The Cheyenne Mountain Zoo’s Hippo Sisters Will Soon Be Home After A 2-Year Getaway In Missouri

Courtesy of the Dickerson Park Zoo
Hippo sisters Zambezi and Kasai at the Dickerson Park Zoo in Springfield, Mo., probably requesting a snack.

The Cheyenne Mountain Zoo’s hippo sisters will soon return from their luxurious Springfield, Mo. vacation.

Zambezi, 24, and Kasai, 17, were transferred to the Dickerson Park Zoo in October 2017 while their nearly 60-year-old exhibit in Colorado Springs underwent a serious makeover.

The hippo sisters moved into the old digs of a male hippo named Henry, who had moved to the Cincinnati Zoo and fathered the internet-famous Fiona.

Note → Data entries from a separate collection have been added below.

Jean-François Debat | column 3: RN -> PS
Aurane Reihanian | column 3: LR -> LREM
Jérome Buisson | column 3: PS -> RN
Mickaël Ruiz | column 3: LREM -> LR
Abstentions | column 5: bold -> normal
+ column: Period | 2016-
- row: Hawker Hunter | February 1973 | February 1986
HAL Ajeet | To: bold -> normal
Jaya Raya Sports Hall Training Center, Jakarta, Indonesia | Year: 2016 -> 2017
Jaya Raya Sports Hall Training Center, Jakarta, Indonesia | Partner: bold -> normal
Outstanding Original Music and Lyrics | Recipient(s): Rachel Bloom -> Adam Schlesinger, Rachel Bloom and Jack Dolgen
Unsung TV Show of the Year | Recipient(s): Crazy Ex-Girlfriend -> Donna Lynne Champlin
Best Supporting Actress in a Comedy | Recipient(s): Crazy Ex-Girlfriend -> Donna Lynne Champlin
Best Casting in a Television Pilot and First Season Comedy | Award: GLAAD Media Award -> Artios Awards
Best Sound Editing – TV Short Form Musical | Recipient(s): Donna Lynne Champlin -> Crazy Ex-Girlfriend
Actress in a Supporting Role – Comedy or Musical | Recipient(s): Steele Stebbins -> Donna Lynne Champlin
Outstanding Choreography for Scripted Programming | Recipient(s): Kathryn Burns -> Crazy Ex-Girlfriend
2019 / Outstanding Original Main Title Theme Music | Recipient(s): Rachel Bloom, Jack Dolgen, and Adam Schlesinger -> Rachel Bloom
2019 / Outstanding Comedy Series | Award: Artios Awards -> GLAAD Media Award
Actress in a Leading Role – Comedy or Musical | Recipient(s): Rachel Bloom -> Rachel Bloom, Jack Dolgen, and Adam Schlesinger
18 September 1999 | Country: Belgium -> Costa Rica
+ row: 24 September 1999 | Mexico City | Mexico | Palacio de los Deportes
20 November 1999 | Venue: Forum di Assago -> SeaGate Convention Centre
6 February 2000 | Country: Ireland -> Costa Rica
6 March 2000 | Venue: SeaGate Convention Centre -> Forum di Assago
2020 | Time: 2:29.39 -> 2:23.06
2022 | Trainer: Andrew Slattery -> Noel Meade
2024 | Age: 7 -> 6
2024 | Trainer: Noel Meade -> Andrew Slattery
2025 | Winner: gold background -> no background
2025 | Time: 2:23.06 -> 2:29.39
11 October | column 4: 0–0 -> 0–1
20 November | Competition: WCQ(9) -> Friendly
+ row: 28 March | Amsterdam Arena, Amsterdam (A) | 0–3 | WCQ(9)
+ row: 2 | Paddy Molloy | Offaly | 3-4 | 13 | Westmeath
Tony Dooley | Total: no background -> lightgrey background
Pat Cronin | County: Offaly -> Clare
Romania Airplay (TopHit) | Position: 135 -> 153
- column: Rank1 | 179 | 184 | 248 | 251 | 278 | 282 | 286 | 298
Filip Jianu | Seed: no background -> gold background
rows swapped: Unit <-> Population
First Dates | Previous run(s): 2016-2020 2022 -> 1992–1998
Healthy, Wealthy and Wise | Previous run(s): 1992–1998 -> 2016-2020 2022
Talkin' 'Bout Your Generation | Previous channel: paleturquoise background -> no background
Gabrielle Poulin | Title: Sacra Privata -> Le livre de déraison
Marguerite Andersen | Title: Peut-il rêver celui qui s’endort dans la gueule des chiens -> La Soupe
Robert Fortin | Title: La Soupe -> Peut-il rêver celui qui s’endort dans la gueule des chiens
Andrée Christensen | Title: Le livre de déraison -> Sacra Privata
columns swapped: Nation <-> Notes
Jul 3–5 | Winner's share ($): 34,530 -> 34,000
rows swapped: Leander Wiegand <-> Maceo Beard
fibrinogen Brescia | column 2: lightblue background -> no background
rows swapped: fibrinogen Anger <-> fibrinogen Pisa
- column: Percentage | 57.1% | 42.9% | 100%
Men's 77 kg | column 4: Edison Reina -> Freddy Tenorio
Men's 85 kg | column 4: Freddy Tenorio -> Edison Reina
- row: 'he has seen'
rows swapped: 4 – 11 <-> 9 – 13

"They reached out to us knowing we had a place where they could stay," said Joey Powell, the spokesperson with the Dickerson Park Zoo.

Both zoos are accredited with the Association of Zoos and Aquariums.

Now that Cheyenne Mountain's new multi-million dollar Water’s Edge: Africa habitat is almost done and the sisters have gotten their fill of living six degrees from stardom, they’ll soon make their way home.

"We say they have had an extended vacation in Springfield, Mo.," Powell said.

The Cheyenne Mountain Zoo’s African penguin flock was also relocated during the remodel. 

The Water’s Edge exhibit wasn’t just an aesthetic improvement. The new space will expand the area for the animals to roam, reduce the zoo’s water usage (a staggering 60,000 gallons per day) and help support breeding programs.

With just 87 captive hippos in United States zoos, the Cheyenne Mountain Zoo is eager to turn one or both of the hippo sisters into aunts. Among lemurs, warthogs and gazelle, another new addition to the habitat will be a male hippo for Zambezi and Kasai.

“Nile hippos and African penguins face surmounting threats in the wild, so it’s important that we try to inspire people to take conservation action on behalf of these, and other, species,” the website reads.

How do you move two 3,000-pound hippos over 700 miles? In climate-controlled crates on semis. Keepers at the Springfield zoo have been training Zambezi and Kasai to walk through a tunnel and stay put in a crate, Powell said. Keepers from the Cheyenne Mountain Zoo will fly into Missouri to help with the move, too.

"They’re not stressed out about it," Powell said.

Zambezi, the older sister, prefers munching on melons, while Kasai prefers peanut butter and jelly sandwiches.